Armuts- und Reichtumsbericht:
„Umfairteilen statt vertuschen“
Aktion vor dem KanzlerInamt

Umfairteilen-AktivistInnen vor dem Kanzleramt stellen klar, dass das Verschweigen von Armut keine sozialen Probleme löst. Was wir brauchen, ist Umfairteilung!

Berlin, 6.3.2013. Das Bündnis „Umfairteilen“ hat heute vor dem Bundeskanzleramt gegen die „beschönigenden Änderungen“ am Armuts- und Reichtumsbericht der Bundesregierung demonstriert. Eine Person mit einer Maske von Vizekanzler Rösler (FDP) verfälschte mit Farbeimer und Pinsel an großen Texttafeln zentrale Aussagen des Berichts. Dagegen protestierten Bürgerinnen und Bürger mit Schildern und Sprechchören. Anlass für die Protestaktion war die Verabschiedung des Berichts im Bundeskabinett.

Bilder von der Aktion

“Während sich die demokratiegefährdende Ungleichverteilung täglich verschärft, tut die Bundesregierung nicht nur nichts – sie organisiert auch noch ein monatelanges Possenspiel um den Armuts- und Reichtumsbericht“, sagte Jutta Sundermann vom Koordinierungskreis des globalisierungskritischen Netzwerks Attac. „Das ist ein Schlag ins Gesicht aller, die sich begründete Sorgen um die sozialen, politischen und ökonomischen Folgen dieser Entwicklung machen.“

“Nicht Halbwahrheiten und Beschönigung sind gefragt, sondern politisches Handeln. Es ist höchste Zeit, die Umverteilung von arm zu reich wieder umzukehren. Aus Gründen sozialer Gerechtigkeit und ökonomischer Vernunft gleichermaßen”, ist das Fazit Dieter Lehmkuhls, Mitinitiator der Initiative Vermögender für eine Vermögensabgabe.
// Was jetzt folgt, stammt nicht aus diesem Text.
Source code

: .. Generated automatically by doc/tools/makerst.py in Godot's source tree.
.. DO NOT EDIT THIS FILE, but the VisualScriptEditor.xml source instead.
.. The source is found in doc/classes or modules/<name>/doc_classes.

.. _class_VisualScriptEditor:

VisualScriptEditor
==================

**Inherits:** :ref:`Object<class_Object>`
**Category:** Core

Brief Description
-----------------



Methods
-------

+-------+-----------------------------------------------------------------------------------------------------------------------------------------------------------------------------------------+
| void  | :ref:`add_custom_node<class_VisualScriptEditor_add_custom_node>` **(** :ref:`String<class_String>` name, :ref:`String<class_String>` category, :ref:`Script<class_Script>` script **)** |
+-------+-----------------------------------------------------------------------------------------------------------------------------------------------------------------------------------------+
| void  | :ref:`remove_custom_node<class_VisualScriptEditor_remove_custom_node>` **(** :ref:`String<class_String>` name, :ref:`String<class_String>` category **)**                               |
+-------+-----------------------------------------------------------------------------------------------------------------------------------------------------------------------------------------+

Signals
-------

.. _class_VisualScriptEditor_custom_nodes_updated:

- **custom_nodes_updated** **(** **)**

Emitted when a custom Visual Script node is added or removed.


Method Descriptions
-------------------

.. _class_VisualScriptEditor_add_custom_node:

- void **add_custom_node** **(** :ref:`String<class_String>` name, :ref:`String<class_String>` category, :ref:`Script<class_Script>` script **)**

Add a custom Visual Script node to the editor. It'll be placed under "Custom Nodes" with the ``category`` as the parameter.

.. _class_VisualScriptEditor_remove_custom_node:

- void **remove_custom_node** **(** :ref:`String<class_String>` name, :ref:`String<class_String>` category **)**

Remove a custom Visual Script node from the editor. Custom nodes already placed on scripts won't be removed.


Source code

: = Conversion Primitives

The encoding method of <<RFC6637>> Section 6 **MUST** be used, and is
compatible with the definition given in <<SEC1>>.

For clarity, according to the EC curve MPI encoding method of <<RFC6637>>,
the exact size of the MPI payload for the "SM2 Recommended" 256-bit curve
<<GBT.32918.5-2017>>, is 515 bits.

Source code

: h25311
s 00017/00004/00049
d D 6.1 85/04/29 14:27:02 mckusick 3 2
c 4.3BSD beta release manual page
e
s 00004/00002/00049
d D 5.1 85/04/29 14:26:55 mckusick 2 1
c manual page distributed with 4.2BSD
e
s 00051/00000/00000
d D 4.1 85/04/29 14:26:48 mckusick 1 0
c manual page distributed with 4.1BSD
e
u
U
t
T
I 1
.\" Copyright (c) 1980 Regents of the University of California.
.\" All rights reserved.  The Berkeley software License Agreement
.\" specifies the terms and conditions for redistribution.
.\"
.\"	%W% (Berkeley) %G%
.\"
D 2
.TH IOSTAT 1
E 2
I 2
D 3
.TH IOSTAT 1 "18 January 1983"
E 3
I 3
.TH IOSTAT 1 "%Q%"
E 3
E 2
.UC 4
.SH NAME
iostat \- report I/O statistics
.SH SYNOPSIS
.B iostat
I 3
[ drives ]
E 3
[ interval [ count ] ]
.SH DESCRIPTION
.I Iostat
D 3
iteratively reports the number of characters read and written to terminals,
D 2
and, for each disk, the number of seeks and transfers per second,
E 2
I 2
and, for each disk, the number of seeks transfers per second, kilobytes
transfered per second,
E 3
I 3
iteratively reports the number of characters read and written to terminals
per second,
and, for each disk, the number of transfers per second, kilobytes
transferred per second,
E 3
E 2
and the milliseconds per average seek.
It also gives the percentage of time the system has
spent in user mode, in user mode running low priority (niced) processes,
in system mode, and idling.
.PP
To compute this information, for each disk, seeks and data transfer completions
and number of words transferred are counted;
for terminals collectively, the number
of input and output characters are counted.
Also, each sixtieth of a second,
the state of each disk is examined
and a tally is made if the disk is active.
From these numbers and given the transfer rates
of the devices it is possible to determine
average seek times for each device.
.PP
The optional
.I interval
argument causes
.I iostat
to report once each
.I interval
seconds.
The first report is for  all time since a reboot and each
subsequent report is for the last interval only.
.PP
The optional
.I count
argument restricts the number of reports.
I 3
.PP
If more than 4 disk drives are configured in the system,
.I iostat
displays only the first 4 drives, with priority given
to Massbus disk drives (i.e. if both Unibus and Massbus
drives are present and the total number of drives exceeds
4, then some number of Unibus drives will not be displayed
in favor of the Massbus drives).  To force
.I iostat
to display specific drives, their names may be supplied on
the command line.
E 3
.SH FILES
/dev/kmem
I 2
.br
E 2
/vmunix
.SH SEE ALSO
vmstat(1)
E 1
“Da die Bundesregierung offensichtlich Nachhilfe braucht, gehen mit dem Bündnis Umfairteilen – Reichtum besteuern auch in diesem Jahr Tausende auf die Straße. Wir fordern die Wiedereinführung einer dauerhaften Vermögensteuer, die Erhebung einer einmaligen, europaweit koordinierten Vermögensabgabe und eine wirksame Bekämpfung von Steuerhinterziehung”, sagte Annette Sawatzki, vom Kampagnennetzwerk Campact.

Dem parteipolitisch unabhängigen Bündnis „Umfairteilen“ gehören über 20 zivilge-sellschaftliche Organisationen an: Vom globalisierungskritischen Netzwerk Attac und dem Kampagnennetzwerk Campact, Gewerkschaften wie ver.di, GEW und NGG, Sozialverbänden wie dem Paritätischen Wohlfahrtsverband und dem Sozialverband VdK über die Katholische Arbeitnehmerbewegung, Migrantenverbände, Jugend- und Studierendenorganisationen bis hin zu den Naturfreunden Deutschlands und der Initiative Vermögender für eine Vermögensabgabe. Für den 13. April plant das Bündnis einen bundesweiten Aktionstag.